Action item – Each line from the line containing "with an electrostatic" through the last line of the entries is to be reproduced exactly as it stands.
┌─ Input for this task
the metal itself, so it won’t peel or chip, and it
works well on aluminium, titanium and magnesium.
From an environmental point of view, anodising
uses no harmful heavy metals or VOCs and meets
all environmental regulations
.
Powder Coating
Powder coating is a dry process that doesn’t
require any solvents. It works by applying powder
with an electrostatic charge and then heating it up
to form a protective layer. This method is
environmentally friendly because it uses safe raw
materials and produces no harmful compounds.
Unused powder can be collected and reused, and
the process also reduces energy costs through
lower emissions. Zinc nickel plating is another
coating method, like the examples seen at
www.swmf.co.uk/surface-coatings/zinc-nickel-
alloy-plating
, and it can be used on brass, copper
└─
Answer section –
with an electrostatic charge and then heating it up
to form a protective layer. This method is
environmentally friendly because it uses safe raw
materials and produces no harmful compounds.
Unused powder can be collected and reused, and
the process also reduces energy costs through
lower emissions. Zinc nickel plating is another
coating method, like the examples seen at
www.swmf.co.uk/surface-coatings/zinc-nickel-
alloy-plating
, and it can be used on brass, copper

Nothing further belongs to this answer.